● **Material provided**
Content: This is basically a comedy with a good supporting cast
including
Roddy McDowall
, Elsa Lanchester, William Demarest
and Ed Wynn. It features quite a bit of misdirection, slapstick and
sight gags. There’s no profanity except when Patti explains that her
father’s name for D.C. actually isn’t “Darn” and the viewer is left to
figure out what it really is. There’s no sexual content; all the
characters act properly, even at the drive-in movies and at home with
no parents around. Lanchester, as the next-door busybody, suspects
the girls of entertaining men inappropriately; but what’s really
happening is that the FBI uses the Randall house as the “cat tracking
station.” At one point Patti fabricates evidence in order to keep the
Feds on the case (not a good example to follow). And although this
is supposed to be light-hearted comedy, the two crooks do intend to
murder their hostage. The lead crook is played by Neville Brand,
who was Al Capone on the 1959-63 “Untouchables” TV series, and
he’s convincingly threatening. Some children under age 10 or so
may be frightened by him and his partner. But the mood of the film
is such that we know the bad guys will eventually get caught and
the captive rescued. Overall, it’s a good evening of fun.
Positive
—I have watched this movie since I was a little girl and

--

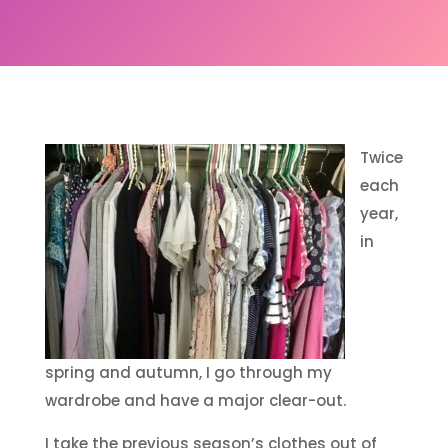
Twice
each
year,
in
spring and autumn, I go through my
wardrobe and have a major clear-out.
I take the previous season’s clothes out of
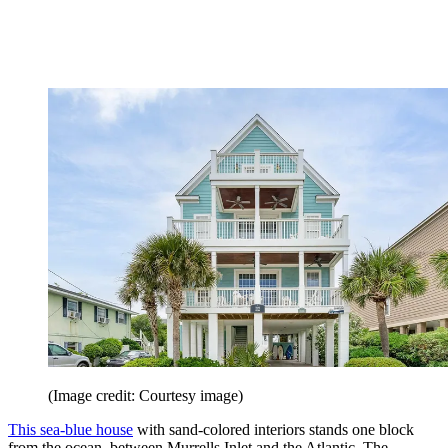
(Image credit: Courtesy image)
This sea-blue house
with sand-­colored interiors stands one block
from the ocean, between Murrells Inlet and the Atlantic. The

--

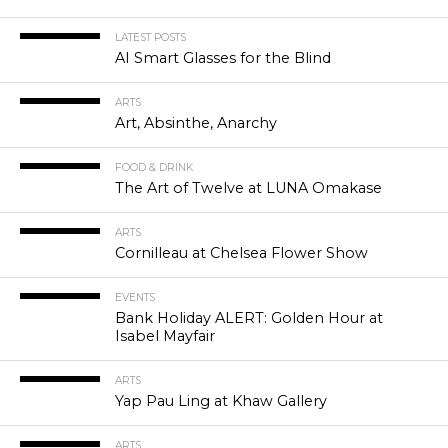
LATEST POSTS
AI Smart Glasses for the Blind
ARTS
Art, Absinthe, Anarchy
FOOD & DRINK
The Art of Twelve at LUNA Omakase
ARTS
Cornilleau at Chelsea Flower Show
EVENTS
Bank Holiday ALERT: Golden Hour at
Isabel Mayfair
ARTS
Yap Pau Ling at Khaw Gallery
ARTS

● **Exercise**
Return every line from the entries above that includes the word "good".

● **Task result**
Content: This is basically a comedy with a good supporting cast
Feds on the case (not a good example to follow). And although this
the captive rescued. Overall, it’s a good evening of fun.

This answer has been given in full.